Thanx guys.. Sorry Cold but I am Retired.


----------



## JT42 (Dec 31, 2006)

As always you do fantastic work on those matchup sigs. Now lets all just pray they actually make this matchup so you can sport that :thumb02:


----------



## CornbreadBB (Jul 31, 2008)

Holy shit, this is good work, now make me ******* Jessica Alba so I can show off....


----------



## UFCFAN33 (May 29, 2006)

Looks good man! You do some very nice work, keep it up.


----------



## yorT (Apr 22, 2007)

Nice work, please make this a reality soon Joe.ray02:


----------



## bbjd7 (Apr 9, 2007)

Too bad Thiago is going to beat Machida but very nice job.


----------



## yorT (Apr 22, 2007)

bbjd7 said:


> Too bad Thiago is going to beat Machida but very nice job.

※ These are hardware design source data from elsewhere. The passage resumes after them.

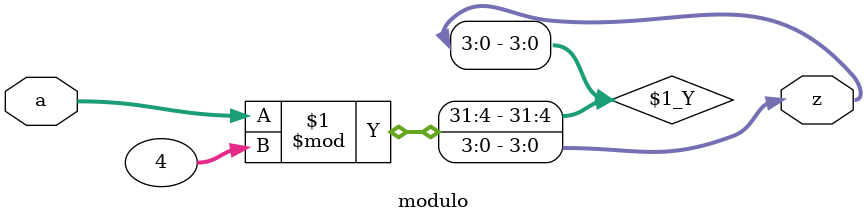
<source format=sv>
module modulo#(parameter bits=4)(input logic [bits-1:0] a ,
output logic [bits-1:0] z);
assign  z = a%bits;
endmodule 
</source>
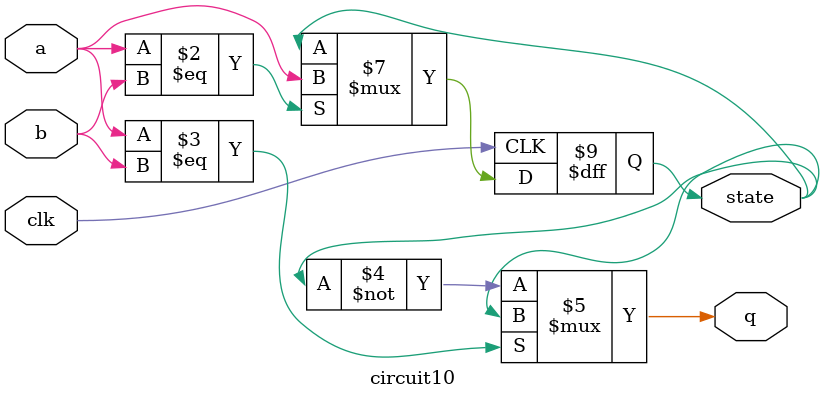
<source format=v>
module circuit10 (
    input           clk,
    input           a,
    input           b,
    output          q,
    output          state
);

    always @ (posedge clk) begin
        if (a == b) state <= a;
        else        state <= state;
    end

    assign q = (a == b) ? state : (~state);


endmodule
</source>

Haha, were you dreaming when you wrote this?


----------



## coldcall420 (Aug 2, 2007)

bbjd7 said:


> Too bad Thiago is going to beat Machida but very nice job.


 
You wanna sig bet that BBJD....???:dunno:


----------



## bbjd7 (Apr 9, 2007)

Of course not it's a huge underdog.


----------



## coldcall420 (Aug 2, 2007)

bbjd7 said:


> Too bad Thiago is going to beat Machida but very nice job.





bbjd7 said:


> Of course not it's a huge underdog.


 
The same person posted these right??:confused02: No faith in Thiago??


----------



## bbjd7 (Apr 9, 2007)

None at all. I think he will win.


----------



## coldcall420 (Aug 2, 2007)

Hmm.........:confused05:


----------



## bbjd7 (Apr 9, 2007)

I think he will win but I don't have much confidence. I think his pace will give Lyoto trouble but I'm not confident in that opinion.


----------